Quinze demandeurs d’asiles albanais vivent actuellement dans un camp de fortune sur les berges de la Garonne, quartier Empalot à Toulouse. Tous ont été durement touchés par la crue survenue la semaine dernière. Mais au-delà des intempéries, c’est l’invisibilité qui les ronge.
Tentes déchirées, tôles éclatées, poussettes embourbées, jouets et chaussures éparpillés…Voilà le triste spectacle qui se joue au sein du camp de migrants albanais installé sur les berges de la Garonne à Toulouse. Les lieux, déjà insalubres, ont été saccagés par la forte crue du lundi 11 janvier 2022. “Nous avions de l’eau jusqu’au cou. Parmi nous, il y avait un bébé de 6 mois et une femme enceinte” raconte Mirela, 42 ans, migrante albanaise. La mère de famille est en état de choc. “Tout le monde s’en fiche, j’avais essayé d’appeler à l’aide avant les crues. Personne n’est venu à notre secours, c’était terrible”, ajoute-t-elle très émue.
Face aux inondations menaçantes, la plupart des occupants ont fui, laissant derrière eux toutes leurs affaires. “Certains sont allés du côté de la bouche de métro d’Empalot, d’autres ont erré dans les rues” explique Antoine Bazin, coordinateur d’Utopia 56, une association d’aide aux migrants. Selon lui, cette situation aurait pu être évitée : “ il s’est passé la même chose lors des crues de décembre dernier. Ces gens-là sont présents depuis longtemps, on aurait très bien pu faire le travail en amont et faire de la prévention pour qu’ils sachent comment faire lorsque l’eau remonterait.” Pour le bénévole, les coupables, ce sont “les institutions, qui ne font pas le boulot” déplore-t-il. D’après Mirela, elle et ses proches auraient pu être abrités dans le gymnase, mais “la mairie a refusé de l’ouvrir même pendant les inondations”.

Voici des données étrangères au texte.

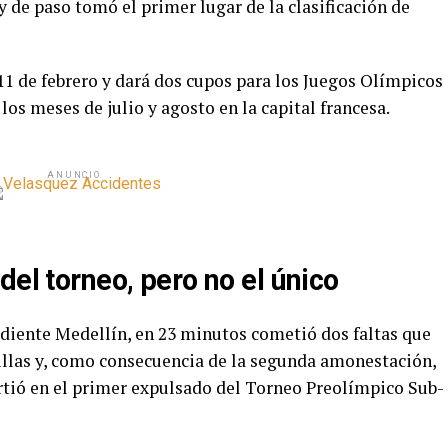
 de paso tomó el primer lugar de la clasificación de
11 de febrero y dará dos cupos para los Juegos Olímpicos
 los meses de julio y agosto en la capital francesa.
ANUNCIO
del torneo, pero no el único
diente Medellín, en 23 minutos cometió dos faltas que
illas y, como consecuencia de la segunda amonestación,
virtió en el primer expulsado del Torneo Preolímpico Sub-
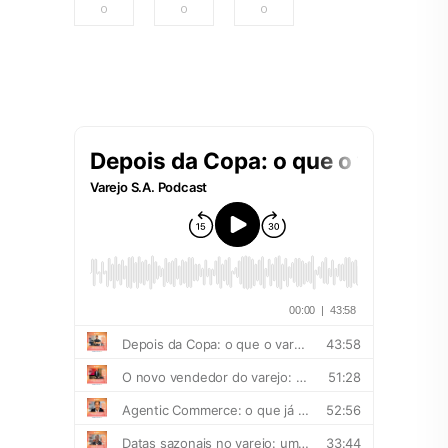
0
0
0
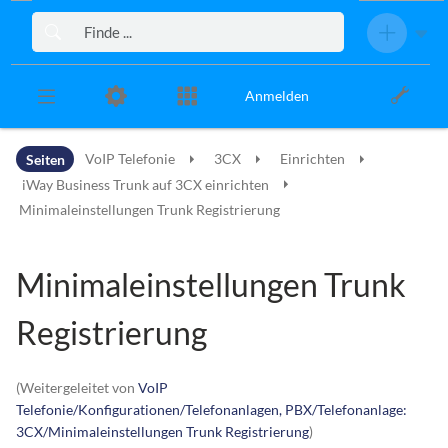
Zur Kopfleiste
Zur Hauptnavigation
Zu den Seitenwerkzeugen
Zum Arbeitsbereich
Anmelden
Seiten
VoIP Telefonie
3CX
Einrichten
iWay Business Trunk auf 3CX einrichten
Minimaleinstellungen Trunk Registrierung
Minimaleinstellungen Trunk
Registrierung
(Weitergeleitet von
VoIP
Telefonie/Konfigurationen/Telefonanlagen, PBX/Telefonanlage:
3CX/Minimaleinstellungen Trunk Registrierung
)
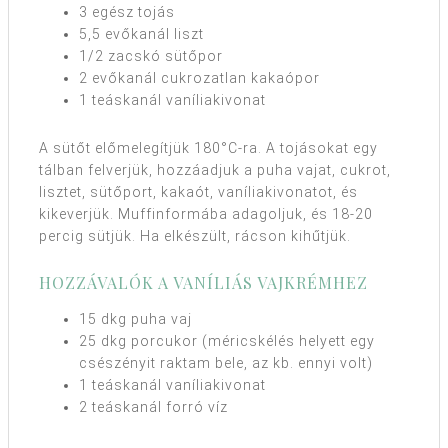
3 egész tojás
5,5 evőkanál liszt
1/2 zacskó sütőpor
2 evőkanál cukrozatlan kakaópor
1 teáskanál vaníliakivonat
A sütőt előmelegítjük 180°C-ra. A tojásokat egy
tálban felverjük, hozzáadjuk a puha vajat, cukrot,
lisztet, sütőport, kakaót, vaníliakivonatot, és
kikeverjük. Muffinformába adagoljuk, és 18-20
percig sütjük. Ha elkészült, rácson kihűtjük.
HOZZÁVALÓK A VANÍLIÁS VAJKRÉMHEZ
15 dkg puha vaj
25 dkg porcukor (méricskélés helyett egy
csészényit raktam bele, az kb. ennyi volt)
1 teáskanál vaníliakivonat
2 teáskanál forró víz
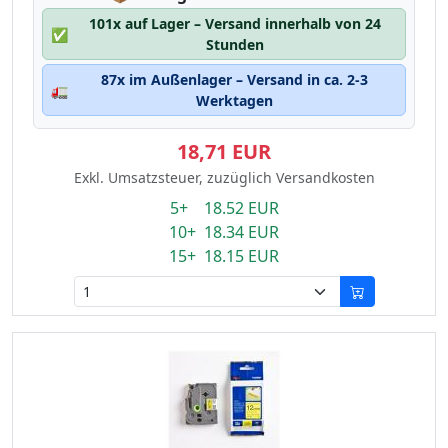
101x auf Lager – Versand innerhalb von 24
✅
Stunden
87x im Außenlager – Versand in ca. 2-3
🚛
Werktagen
18,71 EUR
Exkl. Umsatzsteuer, zuzüglich Versandkosten
5+ 18.52 EUR
10+ 18.34 EUR
15+ 18.15 EUR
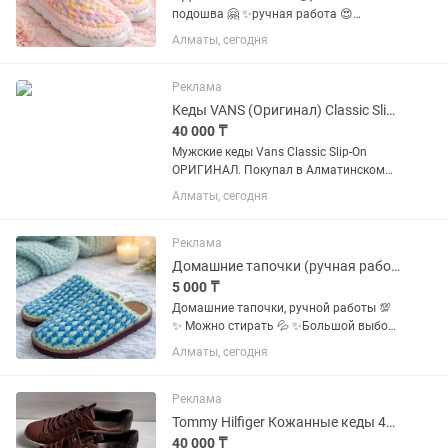
подошва 🤗 ✨ручная работа 😍
✨размеры с 27 по 45 ✨расцветки
Алматы, сегодня
разные😍😍😍 ✨удобные в носке 😇
Реклама
Кеды VANS (Оригинал) Classic Slip-On 43EUR / 28СМ
40 000 ₸
Мужские кеды Vans Classic Slip-On
ОРИГИНАЛ. Покупал в Алматинском
BRUX Размер: 43EUR / 28СМ / 10US
Алматы, сегодня
мужской Состояние: 8-9 из 10 ТОРГ
Реклама
Домашние тапочки (ручная работа)
5 000 ₸
Домашние тапочки, ручной работы 💯
✨ Можно стирать 💦 ✨Большой выбор
цветов Размеры от 36 пр 42
Алматы, сегодня
✨Доставка Яндекс или самовывоз
✨Так же принимаю заказы на весь
размерный ряд и цветовую гамму
Реклама
Tommy Hilfiger Кожанные кеды 42 размер
40 000 ₸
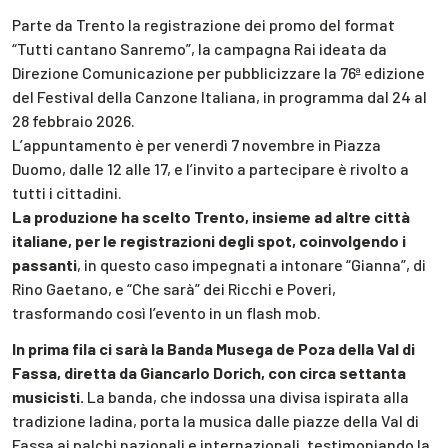
Parte da Trento la registrazione dei promo del format
“Tutti cantano Sanremo”, la campagna Rai ideata da
Direzione Comunicazione per pubblicizzare la 76ª edizione
del Festival della Canzone Italiana, in programma dal 24 al
28 febbraio 2026.
L’appuntamento è per venerdì 7 novembre in Piazza
Duomo, dalle 12 alle 17, e l’invito a partecipare è rivolto a
tutti i cittadini.
La produzione ha scelto Trento, insieme ad altre città
italiane, per le registrazioni degli spot, coinvolgendo i
passanti
, in questo caso impegnati a intonare “Gianna”, di
Rino Gaetano, e “Che sarà” dei Ricchi e Poveri,
trasformando così l’evento in un flash mob.
In prima fila ci sarà la Banda Musega de Poza della Val di
Fassa, diretta da Giancarlo Dorich, con circa settanta
musicisti.
La banda, che indossa una divisa ispirata alla
tradizione ladina, porta la musica dalle piazze della Val di
Fassa ai palchi nazionali e internazionali, testimoniando la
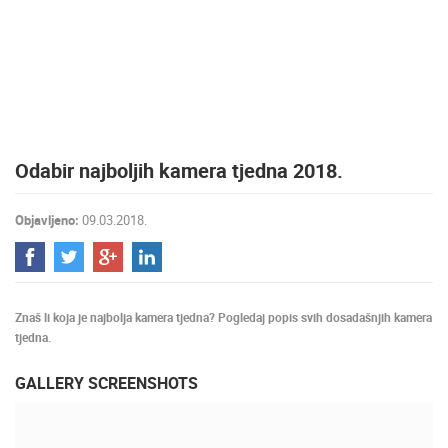
MEDIJI O
NAMA,
NAGRADE I
PRIZNANJA
DONACIJE
ZA NOVE
Odabir najboljih kamera tjedna 2018.
WEB
KAMERE
Objavljeno:
09.03.2018.
TERMS OF
USE
PRIVACY
POLICY
Znaš li koja je najbolja kamera tjedna? Pogledaj popis svih dosadašnjih kamera
BANERI
tjedna.
GALLERY SCREENSHOTS
HRVATSKI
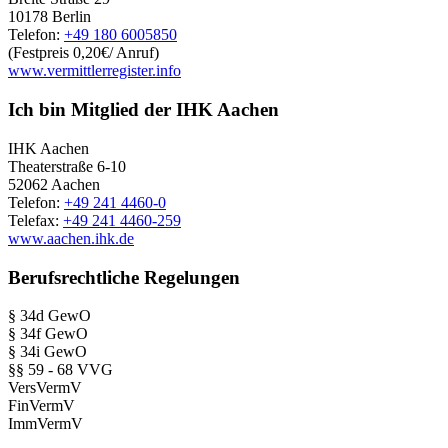
10178 Berlin
Telefon:
+49 180 6005850
(Festpreis 0,20€/ Anruf)
www.vermittlerregister.info
Ich bin Mitglied der IHK Aachen
IHK Aachen
Theaterstraße 6-10
52062 Aachen
Telefon:
+49 241 4460-0
Telefax:
+49 241 4460-259
www.aachen.ihk.de
Berufsrechtliche Regelungen
§ 34d GewO
§ 34f GewO
§ 34i GewO
§§ 59 - 68 VVG
VersVermV
FinVermV
ImmVermV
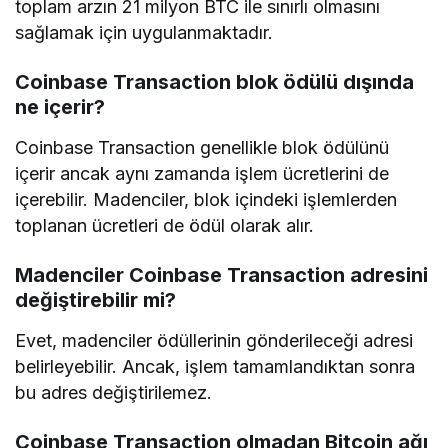
toplam arzın 21 milyon BTC ile sınırlı olmasını
sağlamak için uygulanmaktadır.
Coinbase Transaction blok ödülü dışında
ne içerir?
Coinbase Transaction genellikle blok ödülünü
içerir ancak aynı zamanda işlem ücretlerini de
içerebilir. Madenciler, blok içindeki işlemlerden
toplanan ücretleri de ödül olarak alır.
Madenciler Coinbase Transaction adresini
değiştirebilir mi?
Evet, madenciler ödüllerinin gönderileceği adresi
belirleyebilir. Ancak, işlem tamamlandıktan sonra
bu adres değiştirilemez.
Coinbase Transaction olmadan Bitcoin ağı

De son côté, la mairie conteste. Selon une source interne, elle n’aurait pas obtenu le feu vert de la préfecture pour donner accès au lieu. Contactée ce mardi 18 janvier, la préfecture a quant à elle assuré, qu’il revenait à la municipalité de “proposer des solutions” et que “lors des intempéries qui ont eu lieu du 9 au 11 janvier, les personnes occupant le campement n’ont pas demandé de mise à l’abri lorsqu’elles ont été averties du risque d’inondation. »
Invisibles
Depuis peu, 3 familles sont revenues s’installer dans le camp. Même si la crue est terminée, le cauchemar continue. Sur place Mustafa, 14 ans, tente de réparer sa canne à pêche. “Je pêche tous les jours dans la Garonne, grâce au poisson j’essaie de nourrir tout le camp” explique l’adolescent. En Albanie, Mustafa allait à l’école. Depuis son arrivée à Toulouse, il y a quatre mois, le jeune homme se démène pour survivre face à la malnutrition, au froid et aux mauvaises conditions d’hygiène. “À Toulouse comme dans toute la France, c’est l’invisibilité qui prime. Ces gens n’existent pas. Il n’y aurait pas eu la crue, on ne parlerait pas du tout d’eux. On les laisse errer, on ne prend pas soin d’eux, on ne les accueille pas” dénonce Antoine Bazin.
Sur le camp, Douar, 16 ans, se réchauffe près du feu avec sa compagne Cristina, enceinte de 8 mois. La jeune femme dort à l’hôtel au vu de sa situation médicale mais lui ne peut pas l’accompagner. La journée, elle le rejoint au camp. “J’ai très faim” se plaint la future maman. Tous souffrent de malnutrition. “Hier j’étais malade, j’avais des vertiges parce que cela faisait 2 jours que je n’avais pas mangé” raconte Mirela. Selon elle, les associations ne leur fournissent “qu’un pot de yaourt et un morceau de pain”. Les mauvaises conditions de vie font des ravages chez les occupants. “Ma tante est très malade, le médecin est venu hier mais elle ne va vraiment pas bien” raconte Mirela.
Pour le moment, aucune proposition de relogement n’a été faite aux 15 demandeurs d’asile. Cette nuit à Toulouse, il fera -1°.